Insgesamt gehen die Investmentexperten von Invesco davon aus, dass Dienstleistungssektoren die negativen Auswirkungen dieser Krise weniger stark spüren werden als Industriesektoren. Daher und aufgrund ihrer relativ geringen Abhängigkeit von den Handelsströmen halten sie auch die US-Wirtschaft für besser aufgestellt als die meisten anderen Volkswirtschaften. Während einige Sektoren – wie die Tourismus-, Luftfahrt- und Freizeitbranche – aktuell komplett außer Gefecht gesetzt seien, würden andere Sektoren profitieren, zum Beispiel Hersteller von Medizintechnik, Toilettenpapier oder Händedesinfektionsmittel sowie Lebensmittelhersteller und -händler. In der Betrachtung seit Jahresanfang wiesen folgende Sektoren eine relativ gute Performance auf: Einzelhändler, Lebensmittel-, Getränke- und Tabakhersteller und Kosmetik, Drogeriemärkte und Lebensmittelhändler. Angesichts der fieberhaften Suche nach einem Impfstoff und der Notwendigkeit der Beschaffung von Ressourcen aus dem privaten Sektor für das öffentliche Gesundheitssystem dürfe es keine Überraschung sein, dass sich die Gesundheitsbranche noch besser entwickelt hat.

Mit Blick auf die Reaktion der Finanzmärkte sehen Jackson und sein Team drei Entwicklungen, die der Panik entgegenwirken könnten: erstens das Erreichen des Höhepunktes der Covid-19-Infektionen und -Todesfälle außerhalb Chinas; zweitens entschlossene geld- und fiskalpolitische Reaktionen, die die Finanzmärkte massiv beeindrucken und die Liquidität der Unternehmen und privaten Haushalte sichern, und schließlich die Entwicklung eines Impfstoffs (und von Mitteln zur Behandlung der Viruserkrankung). Da es bis zur Zulassung eines Impfstoffs noch mindestens zwölf Monate dauern dürfe, richteten sich die Hoffnungen aktuell auf Maßnahmen zur Eindämmung der Ausbreitung des Virus und die Maßnahmen, mit denen sich die Notenbanken und Regierungen der Wirtschaftskrise entgegenstemmen.
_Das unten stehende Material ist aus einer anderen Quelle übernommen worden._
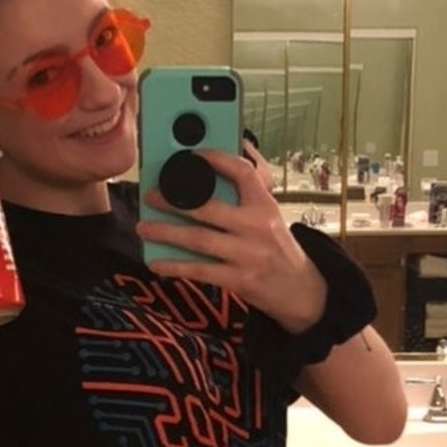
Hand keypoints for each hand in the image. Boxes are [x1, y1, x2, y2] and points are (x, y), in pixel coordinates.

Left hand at [136, 149, 327, 332]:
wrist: (302, 291)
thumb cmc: (278, 250)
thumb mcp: (271, 218)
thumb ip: (245, 200)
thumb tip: (210, 176)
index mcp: (266, 205)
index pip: (243, 172)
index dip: (216, 160)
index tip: (191, 155)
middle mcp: (258, 227)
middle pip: (209, 208)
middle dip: (174, 201)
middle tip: (150, 195)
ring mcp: (248, 254)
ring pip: (199, 239)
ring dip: (167, 232)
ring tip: (144, 227)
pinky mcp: (240, 279)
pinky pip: (200, 270)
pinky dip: (176, 266)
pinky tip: (156, 263)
Tatsächlich handele die Politik – wie schon bei der globalen Finanzkrise – schnell, entschlossen und mit immer umfangreicheren Liquiditätsspritzen und Hilfspaketen. Der Erfolg derartiger Maßnahmen zur Förderung des Kreditwachstums hänge jedoch von der Bereitschaft der Banken und ihrer Kunden ab, derartige Kredite abzuschließen. Derzeit sehe es zunehmend danach aus, dass die Regierungen einschreiten und normale Einnahmequellen ersetzen müssen. „Wir glauben, dass wir viele derartige Maßnahmen sehen werden. Sie werden aber ihren Preis haben“, so Jackson. Seiner Einschätzung nach könnten die Haushaltsdefizite dadurch in diesem Jahr auf 10% bis 20% des BIP ansteigen – ein Niveau, das gewöhnlich eher nur in Kriegszeiten zu sehen ist.

Unter „normalen“ Umständen basieren die makroökonomischen Einschätzungen der Analysten auf den verfügbaren Wirtschafts- und Unternehmensdaten. Wie Jackson betont, sind die Zahlen für den Zeitraum vor Februar 2020 aus heutiger Sicht aber weitgehend irrelevant und die für die Phase des wirtschaftlichen Shutdowns so gut wie nutzlos. Jetzt komme es darauf an, wie schnell sich die Wirtschaft erholt, wie lange es dauert, bis die Wirtschaftsaktivität wieder ihr normales Niveau erreicht hat, wann – falls überhaupt – Produktionsausfälle aufgeholt werden und wie viele irreparable Schäden es gibt, zum Beispiel in Form von Unternehmensinsolvenzen.

Wie schwer die Einschnitte für die chinesische Wirtschaft im ersten Quartal 2020 waren, wissen wir noch nicht. Die Rückgänge der Einzelhandelsumsätze und Anlageinvestitionen sprechen aber dafür, dass Chinas BIP im ersten Quartal geschrumpft ist. Hier glaubt man bei Invesco, dass andere Volkswirtschaften von Ende des ersten Quartals bis Anfang des zweiten Quartals einen ähnlichen Prozess durchlaufen werden. Auf dieser Grundlage halten sie eine technische Rezession (zwei aufeinanderfolgende Quartale negativer Wachstumsraten) auf globaler Ebene für möglich und meinen, dass das Wachstum im Gesamtjahr davon abhängen wird, wie schnell die Rückkehr zur Normalität gelingt und Produktionsausfälle aufgeholt werden. „Ausmaß und Dauer des Abschwungs sowie das Tempo der anschließenden Erholung hängen von den politischen Entscheidungen ab, die jetzt getroffen werden“, so Jackson abschließend.